What is needed: Reproduce the part of the news article that runs from "In a statement, CBS" up to and including "Just the News.", copying it word for word.

### Text segment

Whether or not DeSantis will mount such an effort remains unclear. Yet in the days since its report, CBS has been broadly criticized not just by conservatives but by a bipartisan chorus including some Florida Democrats.
Jared Moskowitz, a Democratic politician in the state and the head of Florida's Division of Emergency Management, last week slammed the insinuations from the news outlet that the choice of Publix had been untoward.
"I said this before and I'll say it again," he wrote on Twitter. "[Publix] was recommended by [Emergency Management] and [the Florida Department of Health] as the other pharmacies were not ready to start. Period! Full Stop!"
"No one from the Governors office suggested Publix," he added. "It's just absolute malarkey."
A Monday statement from Palm Beach County's Democratic Mayor Dave Kerner, meanwhile, echoed DeSantis's allegation that the "60 Minutes" segment was deliberately misleading.
"The reporting was not just based on bad information — it was intentionally false," he wrote. "I know this because I offered to provide my insight into Palm Beach County's vaccination efforts and 60 minutes [sic] declined. They know that the Governor came to Palm Beach County and met with me and the County Administration and we asked to expand the state's partnership with Publix to Palm Beach County."
"We asked and he delivered," Kerner continued. "They had that information, and they left it out because it kneecaps their narrative."
In a statement, CBS appeared to dispute Kerner's version of events.
"Counter to his statement yesterday, we ... spoke on the record with Palm Beach County Mayor David Kerner," Kevin Tedesco, the director of communications for "60 Minutes," told Just the News.
Tedesco also said the program "spoke to State Emergency Management Director Jared Moskowitz twice, but he declined to be interviewed on camera for our story until well after our deadline," and that "60 Minutes" also "requested an interview with Gov. Ron DeSantis" but "he declined."
Neither Moskowitz's nor Kerner's offices responded to requests for clarification on what information they shared with "60 Minutes." Defending the program's editing of DeSantis' remarks, Tedesco further said: "As we always do for clarity, 60 MINUTES used the portion of the Governor's over 2-minute response that directly addressed the question from the correspondent."
Publix itself, meanwhile, slammed "60 Minutes'" for what it said were its "irresponsible" and "false and offensive" insinuations.
"We are proud of our pharmacy associates for administering more than 1.5 million doses of vaccine to date," the chain said, "and for joining other retailers in Alabama, Florida, Georgia, South Carolina, Tennessee and Virginia to do our part to help our communities emerge from the pandemic.
Dan Kennedy, a professor at Northeastern University's School of Journalism, told Just the News that "60 Minutes" had gone too far in editing DeSantis's remarks.
"It's perfectly ethical for journalists to use as little or as much as they want from an interview or, as is the case here, from someone's remarks at a news conference," he argued. "What's not ethical is to edit quotes in a way that changes the meaning of what the person said or that leaves out important context. Based on watching the confrontation as edited for broadcast and then watching Gov. DeSantis' full remarks, it seems clear that '60 Minutes' fell short of the standard."
According to the Florida Department of Health, as of Tuesday the state had vaccinated over 6,400,000 of its residents, with the majority of vaccinations administered to those 55 and older.

######
### Provided material

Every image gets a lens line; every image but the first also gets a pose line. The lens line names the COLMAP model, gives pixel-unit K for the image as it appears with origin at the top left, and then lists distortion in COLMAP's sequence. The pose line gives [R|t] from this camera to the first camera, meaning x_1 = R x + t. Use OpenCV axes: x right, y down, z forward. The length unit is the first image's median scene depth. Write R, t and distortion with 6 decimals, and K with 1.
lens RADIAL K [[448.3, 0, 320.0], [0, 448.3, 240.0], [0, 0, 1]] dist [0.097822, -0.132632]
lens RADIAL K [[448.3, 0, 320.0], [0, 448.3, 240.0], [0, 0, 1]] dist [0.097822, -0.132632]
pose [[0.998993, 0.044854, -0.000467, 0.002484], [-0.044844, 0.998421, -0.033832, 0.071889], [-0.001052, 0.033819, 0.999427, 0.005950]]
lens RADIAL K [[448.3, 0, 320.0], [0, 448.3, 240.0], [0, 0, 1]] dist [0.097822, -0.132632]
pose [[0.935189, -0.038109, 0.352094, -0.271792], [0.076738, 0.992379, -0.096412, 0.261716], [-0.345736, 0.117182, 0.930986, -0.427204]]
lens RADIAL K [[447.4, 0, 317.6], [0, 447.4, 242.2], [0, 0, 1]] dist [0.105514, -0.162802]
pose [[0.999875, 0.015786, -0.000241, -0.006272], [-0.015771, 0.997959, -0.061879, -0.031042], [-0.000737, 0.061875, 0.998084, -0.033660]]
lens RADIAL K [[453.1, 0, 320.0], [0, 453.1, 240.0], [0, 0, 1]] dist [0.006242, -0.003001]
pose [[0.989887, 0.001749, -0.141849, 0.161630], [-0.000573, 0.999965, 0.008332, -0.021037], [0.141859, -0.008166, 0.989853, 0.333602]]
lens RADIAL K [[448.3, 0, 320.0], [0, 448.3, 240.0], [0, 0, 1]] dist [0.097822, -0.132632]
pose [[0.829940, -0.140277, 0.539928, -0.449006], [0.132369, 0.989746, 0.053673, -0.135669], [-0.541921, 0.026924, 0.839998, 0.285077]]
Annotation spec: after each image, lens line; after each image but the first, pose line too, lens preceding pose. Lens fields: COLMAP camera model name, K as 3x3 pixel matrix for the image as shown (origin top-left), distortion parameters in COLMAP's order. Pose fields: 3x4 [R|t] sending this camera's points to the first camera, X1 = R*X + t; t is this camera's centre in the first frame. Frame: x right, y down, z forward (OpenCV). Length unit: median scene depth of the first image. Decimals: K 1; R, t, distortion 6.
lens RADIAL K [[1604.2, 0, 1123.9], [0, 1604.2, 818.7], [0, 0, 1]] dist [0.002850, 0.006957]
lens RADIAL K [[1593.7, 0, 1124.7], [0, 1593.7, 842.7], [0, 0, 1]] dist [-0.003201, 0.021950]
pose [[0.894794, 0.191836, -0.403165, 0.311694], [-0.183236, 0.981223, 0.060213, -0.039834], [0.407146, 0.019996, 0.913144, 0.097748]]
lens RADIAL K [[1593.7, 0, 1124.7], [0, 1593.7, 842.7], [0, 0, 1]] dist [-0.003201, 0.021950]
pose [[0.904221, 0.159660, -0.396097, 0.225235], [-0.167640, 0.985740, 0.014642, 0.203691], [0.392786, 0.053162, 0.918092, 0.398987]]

######

Written answer:
In a statement, CBS appeared to dispute Kerner's version of events.
"Counter to his statement yesterday, we ... spoke on the record with Palm Beach County Mayor David Kerner," Kevin Tedesco, the director of communications for "60 Minutes," told Just the News.